Purpose & Capability
noteThe name/description (PromQL validation, linting, anti-pattern detection) aligns with the included Python scripts (validate_syntax.py, check_best_practices.py, tests). However the SKILL.md assumes runtime tools/paths (python3, git and a repo layout like devops-skills-plugin/skills/promql-validator/scripts/...) while the skill metadata declares no required binaries or env vars. That mismatch (scripts will be executed but runtime requirements are not declared) is an inconsistency users should be aware of.
Instruction Scope
concernRuntime instructions instruct the agent to cd to the repository root via git rev-parse --show-toplevel and to cite files with file path + line numbers.
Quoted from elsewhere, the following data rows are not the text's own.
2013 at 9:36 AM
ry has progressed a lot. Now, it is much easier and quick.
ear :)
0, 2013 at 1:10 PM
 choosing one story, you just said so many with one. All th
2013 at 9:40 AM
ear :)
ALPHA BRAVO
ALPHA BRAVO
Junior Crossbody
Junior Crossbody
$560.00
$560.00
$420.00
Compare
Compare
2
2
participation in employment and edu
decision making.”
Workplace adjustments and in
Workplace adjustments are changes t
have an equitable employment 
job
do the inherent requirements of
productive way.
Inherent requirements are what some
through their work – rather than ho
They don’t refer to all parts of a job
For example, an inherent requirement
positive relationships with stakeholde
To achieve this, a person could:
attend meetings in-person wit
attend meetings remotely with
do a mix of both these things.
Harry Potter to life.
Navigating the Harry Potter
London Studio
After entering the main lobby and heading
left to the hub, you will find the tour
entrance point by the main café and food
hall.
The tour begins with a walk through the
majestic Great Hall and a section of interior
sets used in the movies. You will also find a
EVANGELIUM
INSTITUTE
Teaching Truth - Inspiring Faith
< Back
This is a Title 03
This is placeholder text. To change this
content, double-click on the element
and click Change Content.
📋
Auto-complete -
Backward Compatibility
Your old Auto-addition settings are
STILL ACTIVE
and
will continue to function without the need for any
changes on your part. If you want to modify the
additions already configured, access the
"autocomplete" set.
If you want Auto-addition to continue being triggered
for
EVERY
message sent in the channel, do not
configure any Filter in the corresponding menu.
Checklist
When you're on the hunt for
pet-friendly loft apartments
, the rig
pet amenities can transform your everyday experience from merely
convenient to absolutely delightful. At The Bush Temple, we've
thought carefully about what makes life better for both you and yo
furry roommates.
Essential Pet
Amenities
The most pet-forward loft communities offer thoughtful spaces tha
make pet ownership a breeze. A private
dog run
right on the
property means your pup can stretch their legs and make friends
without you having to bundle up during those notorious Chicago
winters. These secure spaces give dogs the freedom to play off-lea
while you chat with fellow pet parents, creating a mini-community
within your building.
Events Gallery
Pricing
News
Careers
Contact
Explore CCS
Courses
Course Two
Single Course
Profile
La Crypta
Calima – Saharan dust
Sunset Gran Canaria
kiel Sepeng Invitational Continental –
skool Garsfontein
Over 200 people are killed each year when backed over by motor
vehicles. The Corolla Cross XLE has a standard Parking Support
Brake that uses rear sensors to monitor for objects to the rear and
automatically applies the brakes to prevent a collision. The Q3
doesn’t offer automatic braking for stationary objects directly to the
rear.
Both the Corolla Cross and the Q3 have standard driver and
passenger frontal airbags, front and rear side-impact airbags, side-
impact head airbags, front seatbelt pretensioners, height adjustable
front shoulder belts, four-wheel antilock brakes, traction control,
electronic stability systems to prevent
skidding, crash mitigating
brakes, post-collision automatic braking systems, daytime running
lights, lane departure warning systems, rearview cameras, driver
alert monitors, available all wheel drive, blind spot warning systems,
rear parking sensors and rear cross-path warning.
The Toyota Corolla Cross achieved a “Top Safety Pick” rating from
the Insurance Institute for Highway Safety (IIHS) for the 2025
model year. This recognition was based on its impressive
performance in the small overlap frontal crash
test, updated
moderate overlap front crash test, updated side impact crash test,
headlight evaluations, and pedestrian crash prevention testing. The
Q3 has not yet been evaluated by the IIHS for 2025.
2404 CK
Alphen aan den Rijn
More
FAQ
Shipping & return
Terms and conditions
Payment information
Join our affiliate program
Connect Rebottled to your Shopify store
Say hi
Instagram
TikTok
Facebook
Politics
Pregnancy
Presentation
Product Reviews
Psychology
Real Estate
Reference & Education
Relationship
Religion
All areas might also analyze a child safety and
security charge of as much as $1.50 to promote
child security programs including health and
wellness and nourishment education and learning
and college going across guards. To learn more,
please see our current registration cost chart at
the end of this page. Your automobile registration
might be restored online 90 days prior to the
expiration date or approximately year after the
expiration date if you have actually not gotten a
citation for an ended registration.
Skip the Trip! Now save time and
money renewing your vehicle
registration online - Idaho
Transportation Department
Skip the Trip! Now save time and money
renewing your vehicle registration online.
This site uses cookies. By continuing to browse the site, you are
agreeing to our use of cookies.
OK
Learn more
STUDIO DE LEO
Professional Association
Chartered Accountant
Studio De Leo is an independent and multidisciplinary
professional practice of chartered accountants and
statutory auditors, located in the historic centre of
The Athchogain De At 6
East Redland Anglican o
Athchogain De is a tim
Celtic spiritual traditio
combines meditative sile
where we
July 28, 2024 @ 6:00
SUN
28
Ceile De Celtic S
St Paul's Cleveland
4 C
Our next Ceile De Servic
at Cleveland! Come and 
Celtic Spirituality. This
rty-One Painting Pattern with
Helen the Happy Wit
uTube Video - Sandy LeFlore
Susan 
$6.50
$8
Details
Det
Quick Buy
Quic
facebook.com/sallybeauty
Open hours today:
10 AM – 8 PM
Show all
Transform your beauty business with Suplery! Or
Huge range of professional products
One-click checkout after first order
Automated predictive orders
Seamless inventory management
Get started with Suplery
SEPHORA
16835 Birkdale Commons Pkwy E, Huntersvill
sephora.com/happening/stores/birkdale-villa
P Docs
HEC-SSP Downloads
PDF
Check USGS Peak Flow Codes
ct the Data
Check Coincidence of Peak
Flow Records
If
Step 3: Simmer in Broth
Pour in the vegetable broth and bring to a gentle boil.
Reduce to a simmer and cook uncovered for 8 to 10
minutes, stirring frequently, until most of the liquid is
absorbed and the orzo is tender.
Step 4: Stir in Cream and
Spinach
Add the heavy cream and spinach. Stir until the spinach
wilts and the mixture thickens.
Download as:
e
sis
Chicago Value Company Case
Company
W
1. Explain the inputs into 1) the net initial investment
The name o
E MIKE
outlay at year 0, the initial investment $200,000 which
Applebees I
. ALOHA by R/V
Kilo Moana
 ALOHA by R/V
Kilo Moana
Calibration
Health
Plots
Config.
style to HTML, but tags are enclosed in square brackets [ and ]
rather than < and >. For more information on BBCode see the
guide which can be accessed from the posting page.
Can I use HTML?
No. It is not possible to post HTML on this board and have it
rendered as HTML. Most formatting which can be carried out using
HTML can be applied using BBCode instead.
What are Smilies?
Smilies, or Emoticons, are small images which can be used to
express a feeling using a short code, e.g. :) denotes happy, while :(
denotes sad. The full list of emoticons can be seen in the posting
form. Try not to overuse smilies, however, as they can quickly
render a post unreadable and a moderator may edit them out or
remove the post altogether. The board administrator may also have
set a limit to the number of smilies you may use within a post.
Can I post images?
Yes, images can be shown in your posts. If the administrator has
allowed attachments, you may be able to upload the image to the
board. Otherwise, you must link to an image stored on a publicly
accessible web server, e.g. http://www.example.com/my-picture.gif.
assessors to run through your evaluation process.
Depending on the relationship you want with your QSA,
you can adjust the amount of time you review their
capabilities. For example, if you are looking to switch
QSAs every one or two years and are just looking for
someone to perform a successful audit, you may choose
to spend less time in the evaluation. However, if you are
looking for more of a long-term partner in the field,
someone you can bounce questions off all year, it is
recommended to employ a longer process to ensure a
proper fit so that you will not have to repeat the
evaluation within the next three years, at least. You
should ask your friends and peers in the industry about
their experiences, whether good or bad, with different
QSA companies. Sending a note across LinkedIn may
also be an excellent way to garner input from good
That requires reading files in the repository (docs/, examples, etc.) and possibly files outside the skill folder. The scripts themselves appear to be local static analyzers and (based on provided sources) do not perform network I/O or credential access, but the 'run from repo root' requirement widens the read surface and could cause the agent to access arbitrary repo files. The two-phase STOP/WAIT flow is sensible and limits automatic changes, which is good.
Install Mechanism
noteThere is no install spec (instruction-only install), which is low risk. But code files are included and the SKILL.md instructs running them with python3. The skill metadata did not declare python3 or git as required binaries; that omission is a mismatch to the runtime commands. Because the code will be executed directly, verify the runtime interpreter (python3) and that the files are trusted.
Credentials
okThe skill requests no environment variables, no credentials, and no config paths. The provided scripts operate on query strings and local file contents only, so no extra secrets appear to be required.
Persistence & Privilege
okalways:false and no install scripts are present. The skill does not request persistent or system-level privileges and does not modify other skills or system-wide settings. Autonomous invocation (disable-model-invocation:false) is allowed by default; this is normal but increases runtime blast radius if combined with other issues (none detected here).